At the Ohio State University site Origins: Current Events in Historical Perspective, Saul Cornell (Fordham): Originalism’s Historical Problems: The Supreme Court’s Embrace of a Controversial Theory.  Some excerpts:

[I]nterpreting a constitution is different from what historians do when they make sense of other old legal documents, such as wills, contracts, or statutes. Nor can one simply run the text of the Constitution through something like a Google translator function: a fact most originalists have failed to grasp. 

Words, particularly the words of a constitution, are embedded in a rich range of contexts when they are uttered. Recovering their original meaning requires restoring not just the text but paying close attention to the contexts in which those words would have been interpreted.

In contrast to those other more familiar legal texts, the U.S. Constitution was the product of a collective effort, so discerning a single intent as a guide to its meaning is hard to do, if not impossible. Additionally, from the moment it was adopted, there were bitter disagreements over what type of text the Constitution was and how it ought to be interpreted. 

The Constitution was a new type of document with no clear precedents or agreed-upon methods for interpreting its meaning. Was the Constitution like a Parliamentary statute, or more like a contract between the people and their government? The former uses one set of legal principles and the latter a different set of tools.

Within months of its adoption, former Anti-Federalists—opponents of the unamended Constitution—and Federalists were already arguing bitterly over what the text meant. Alexander Hamilton and James Madison, two of the co-authors of The Federalist, the contemporary commentary on the Constitution they published, disagreed over almost every major constitutional question that emerged during the turbulent decade after ratification.

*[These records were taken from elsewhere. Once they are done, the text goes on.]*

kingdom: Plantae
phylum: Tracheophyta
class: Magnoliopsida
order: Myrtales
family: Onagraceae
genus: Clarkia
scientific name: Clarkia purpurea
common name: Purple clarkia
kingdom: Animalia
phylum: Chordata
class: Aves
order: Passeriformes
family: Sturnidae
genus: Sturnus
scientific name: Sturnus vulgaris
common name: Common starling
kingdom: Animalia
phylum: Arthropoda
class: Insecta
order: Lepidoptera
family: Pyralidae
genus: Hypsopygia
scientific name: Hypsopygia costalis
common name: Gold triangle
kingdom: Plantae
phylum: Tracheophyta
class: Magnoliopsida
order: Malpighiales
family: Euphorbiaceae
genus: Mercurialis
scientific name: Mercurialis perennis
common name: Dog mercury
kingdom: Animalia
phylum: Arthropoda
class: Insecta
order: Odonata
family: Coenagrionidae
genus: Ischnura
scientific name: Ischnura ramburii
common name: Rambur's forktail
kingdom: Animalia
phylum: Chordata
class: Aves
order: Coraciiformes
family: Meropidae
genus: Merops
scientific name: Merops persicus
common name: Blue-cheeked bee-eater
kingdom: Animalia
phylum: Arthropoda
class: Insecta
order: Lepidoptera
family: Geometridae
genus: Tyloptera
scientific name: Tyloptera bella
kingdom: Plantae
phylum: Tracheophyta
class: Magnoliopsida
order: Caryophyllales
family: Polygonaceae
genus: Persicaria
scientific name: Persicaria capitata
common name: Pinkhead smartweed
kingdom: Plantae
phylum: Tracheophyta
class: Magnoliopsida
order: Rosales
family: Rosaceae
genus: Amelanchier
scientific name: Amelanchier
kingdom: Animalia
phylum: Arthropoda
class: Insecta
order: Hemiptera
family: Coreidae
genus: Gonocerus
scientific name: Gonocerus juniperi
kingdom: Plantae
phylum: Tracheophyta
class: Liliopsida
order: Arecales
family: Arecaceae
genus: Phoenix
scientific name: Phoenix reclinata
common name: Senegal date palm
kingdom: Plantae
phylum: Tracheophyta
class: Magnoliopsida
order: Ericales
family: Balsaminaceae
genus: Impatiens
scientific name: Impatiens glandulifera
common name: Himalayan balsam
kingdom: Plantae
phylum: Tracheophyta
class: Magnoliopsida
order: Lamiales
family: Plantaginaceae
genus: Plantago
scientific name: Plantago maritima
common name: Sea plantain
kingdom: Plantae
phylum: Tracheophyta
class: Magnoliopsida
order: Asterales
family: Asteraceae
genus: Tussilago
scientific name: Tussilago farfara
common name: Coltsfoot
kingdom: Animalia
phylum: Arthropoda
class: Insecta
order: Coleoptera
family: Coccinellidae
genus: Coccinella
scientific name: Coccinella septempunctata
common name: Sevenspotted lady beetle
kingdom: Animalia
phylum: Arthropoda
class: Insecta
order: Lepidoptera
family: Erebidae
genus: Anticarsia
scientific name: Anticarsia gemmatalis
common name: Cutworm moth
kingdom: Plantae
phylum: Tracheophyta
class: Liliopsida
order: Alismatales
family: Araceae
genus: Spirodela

If people at the time could not agree on a single meaning of the text, it seems unlikely that judges in the 21st century can find one.  

Other originalists have argued that the Constitution should be read like a recipe that needs to be followed precisely as one would in cooking a meal. Originalists, however, don’t appear to have spent much time in the kitchen. Real cooks seldom follow recipes strictly and any cook worth their salt would adjust a recipe on the fly to deal with the actual situation they faced in the kitchen. If you opted for a tough cut of meat, such as brisket, you would certainly opt to cook the stew a bit longer. Speaking of salt, most recipes typically end with the advice “season to taste,” so different cooks are likely to interpret that advice in light of their own experiences in the kitchen and distinct culinary traditions.

If the entire Constitution contained precise instructions, the recipe analogy might work better. But most parts of the text are not precise at all. Much of the document was deliberately crafted with open-ended language, both to allow the government to address unprecedented challenges and because compromise during the drafting of the document meant using ambiguity and vagueness in a strategic fashion, kicking many practical questions down the road to later generations. ...

It's a good survey of challenges to originalism from a historical perspective.  Originalists need to have responses to these and related points (but I think responses are available).